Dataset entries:

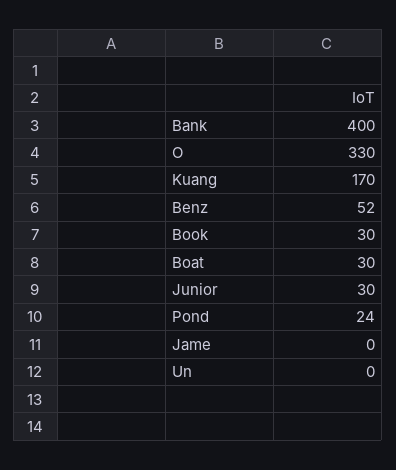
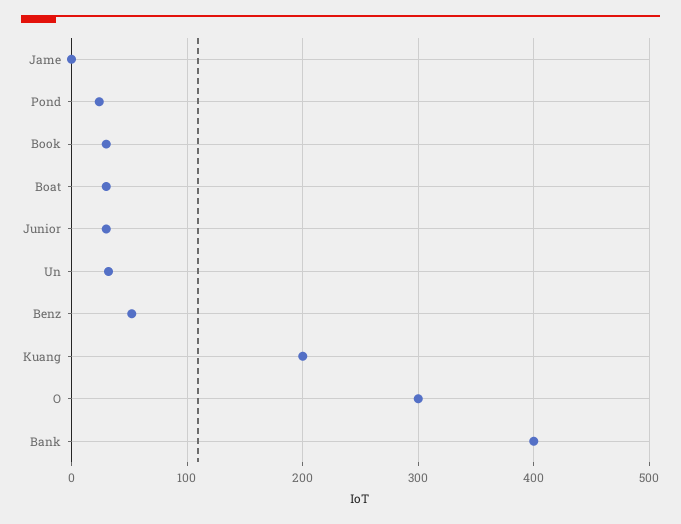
O: 330 -> 300
Kuang: 170 -> 200
Un: 0 -> 30

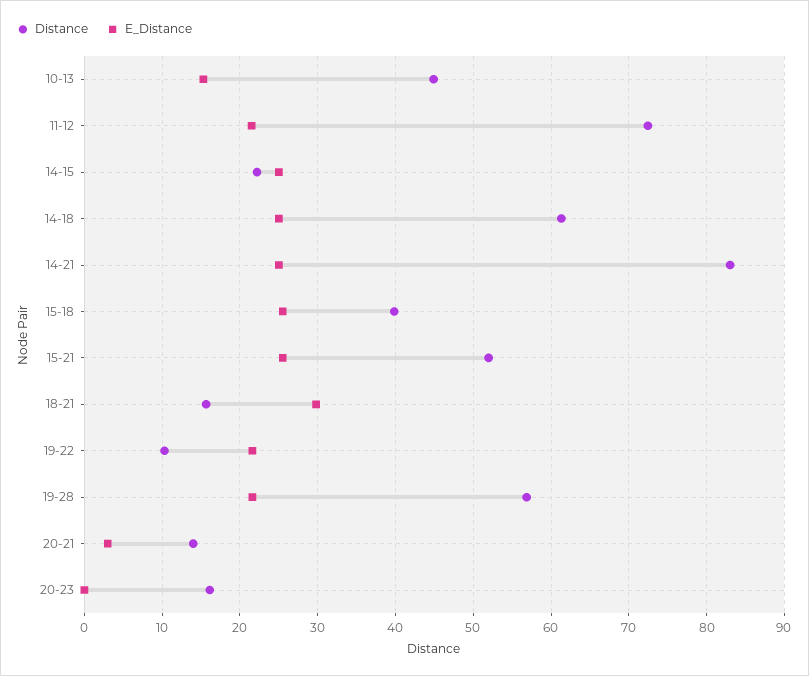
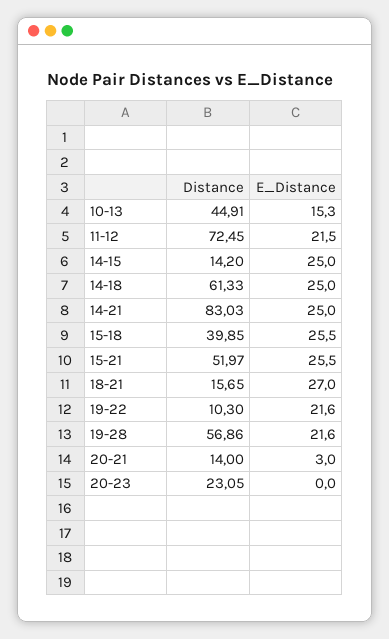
Distance, 14-15: 22 -> 14.2
E_Distance, 18-21: 30 -> 27
Distance, 20-23: 16 -> 23.05

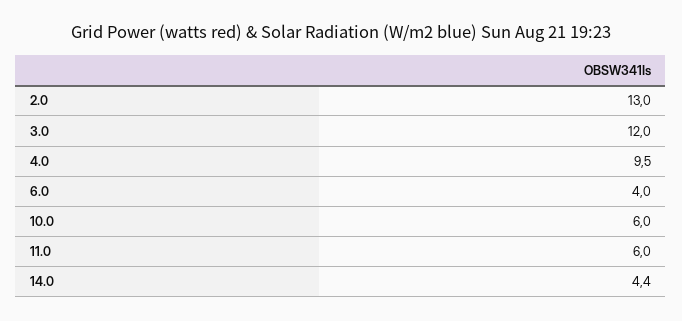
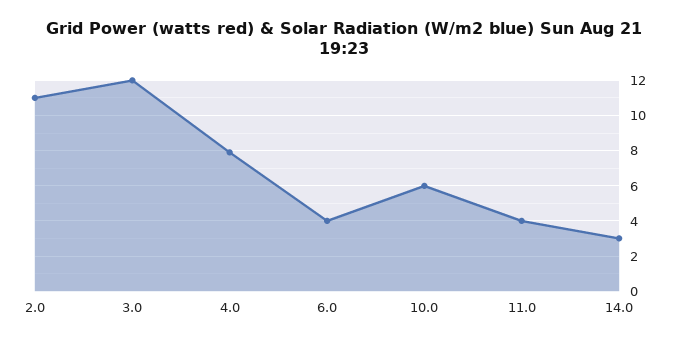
2.0: 13 -> 11
4.0: 9.5 -> 8
11.0: 6 -> 4
14.0: 4.4 -> 3

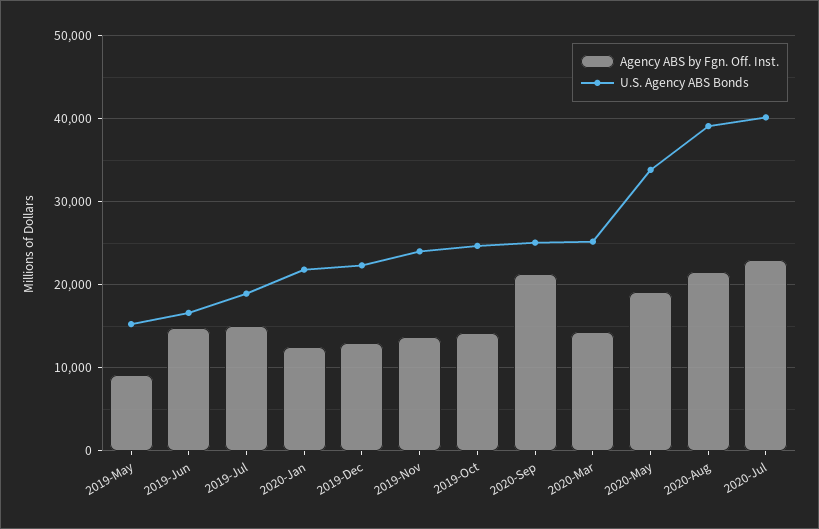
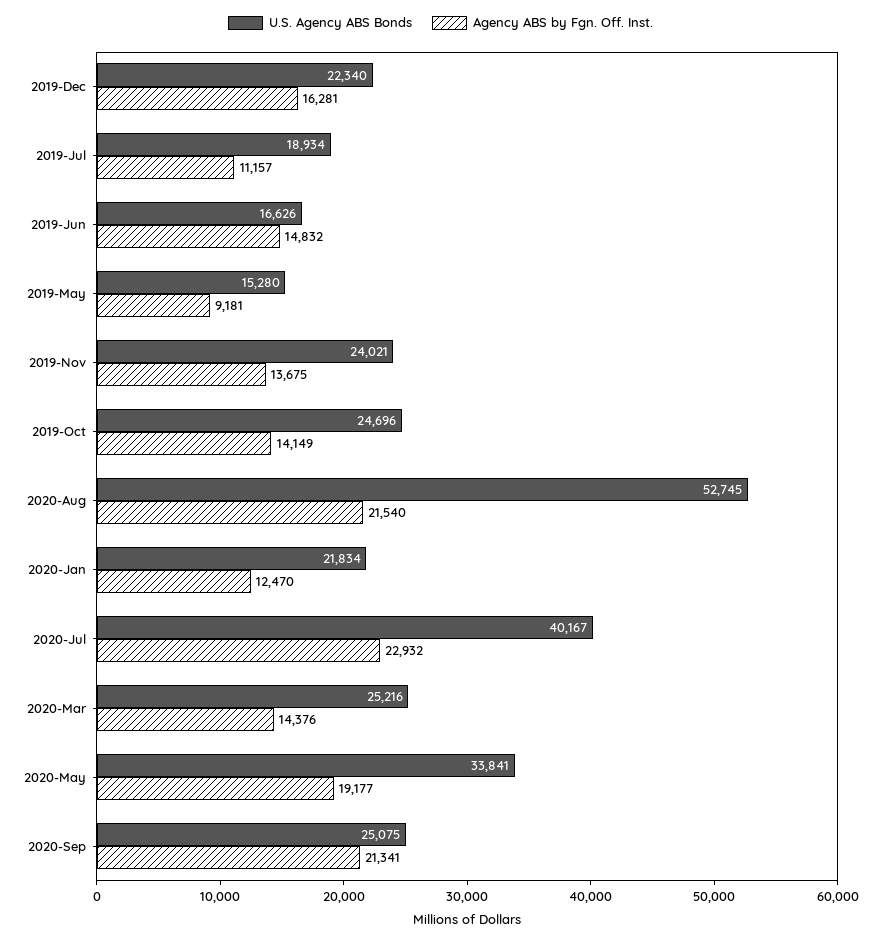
Agency ABS by Fgn. Off. Inst., 2019-Jul: 15000 -> 11157
Agency ABS by Fgn. Off. Inst., 2019-Dec: 13000 -> 16281
U.S. Agency ABS Bonds, 2020-Aug: 39000 -> 52745

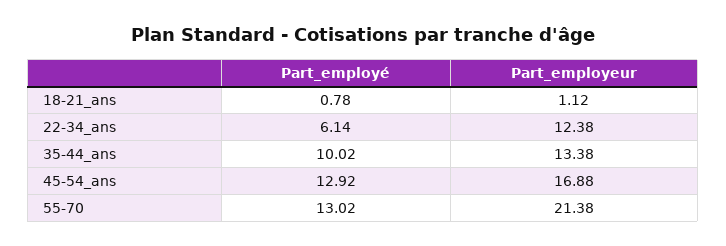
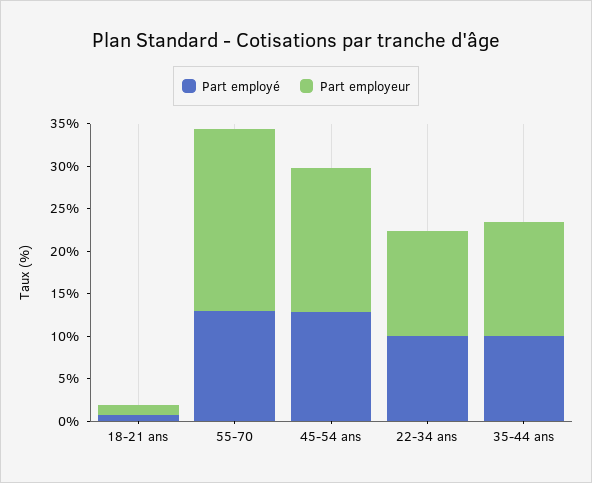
Part_employé, 22-34_ans: 6.14 -> 10

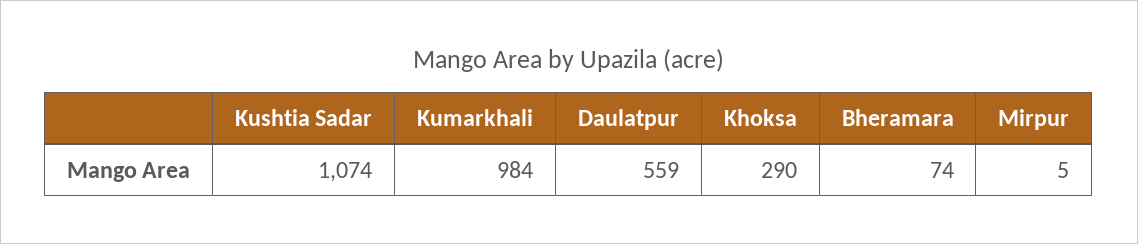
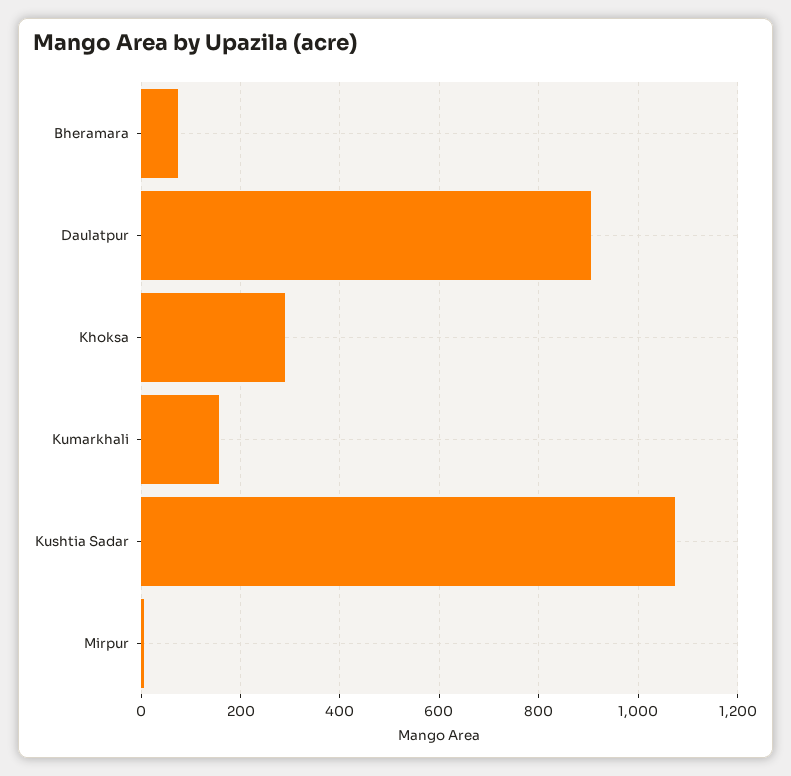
Kumarkhali: 984 -> 160
Daulatpur: 559 -> 900

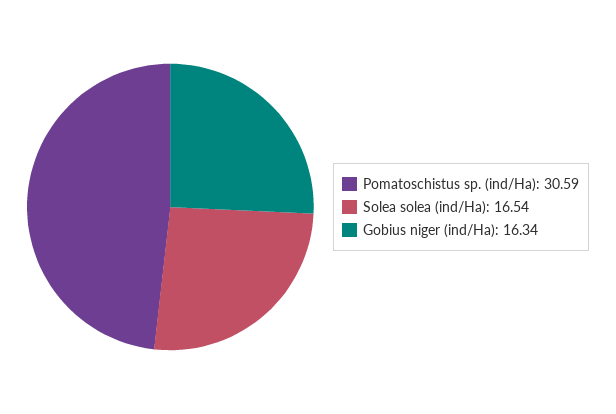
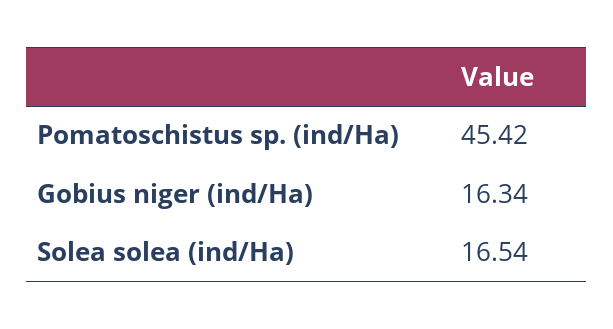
Pomatoschistus sp. (ind/Ha): 30.59 -> 45.42

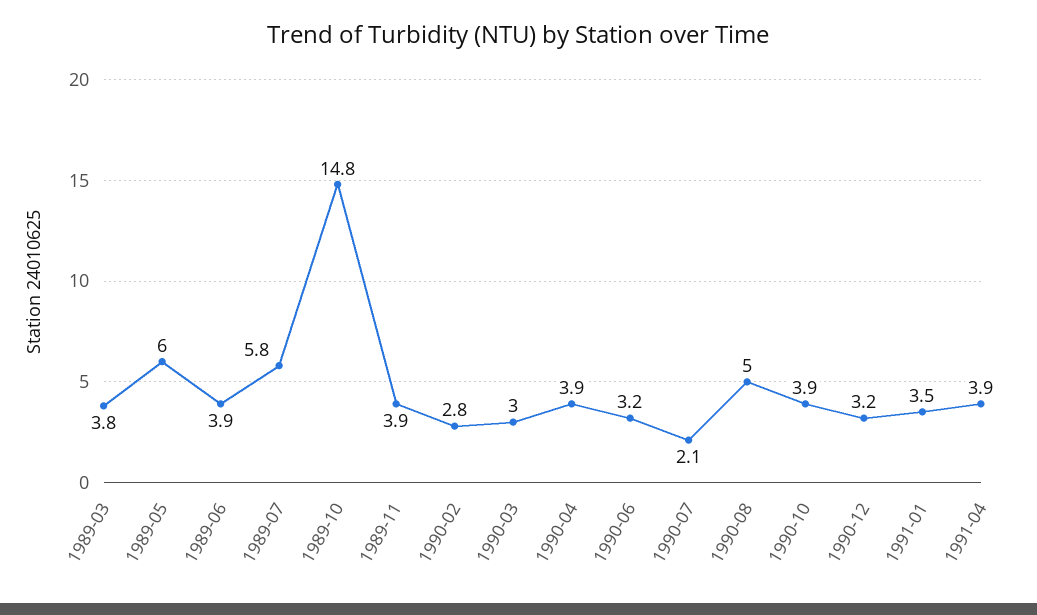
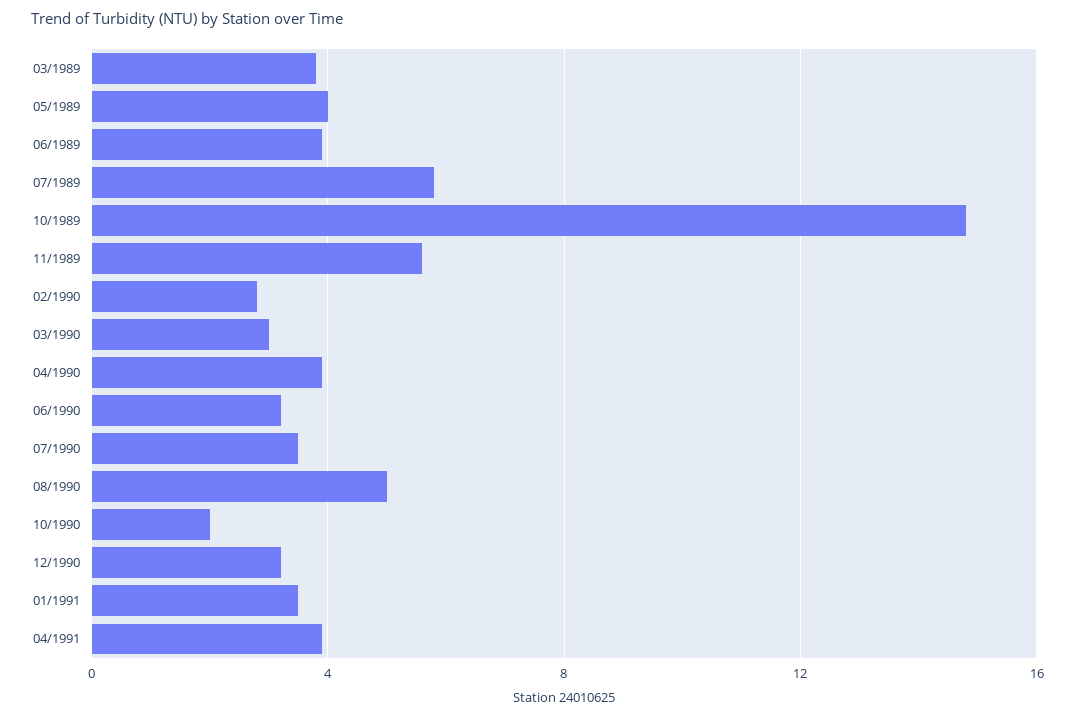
1989-05: 6 -> 4
1989-11: 3.9 -> 5.5
1990-07: 2.1 -> 3.5
1990-10: 3.9 -> 2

What is being asked: Your task is to give again, unchanged, the lines from the line that contains "Agency ABS by Fgn. Off. Inst., 2019-Dec: 13000" to the end of the records. Include both end lines but no pictures.

Response below:
Agency ABS by Fgn. Off. Inst., 2019-Dec: 13000 -> 16281
U.S. Agency ABS Bonds, 2020-Aug: 39000 -> 52745

Part_employé, 22-34_ans: 6.14 -> 10

Kumarkhali: 984 -> 160
Daulatpur: 559 -> 900

Pomatoschistus sp. (ind/Ha): 30.59 -> 45.42

1989-05: 6 -> 4
1989-11: 3.9 -> 5.5
1990-07: 2.1 -> 3.5
1990-10: 3.9 -> 2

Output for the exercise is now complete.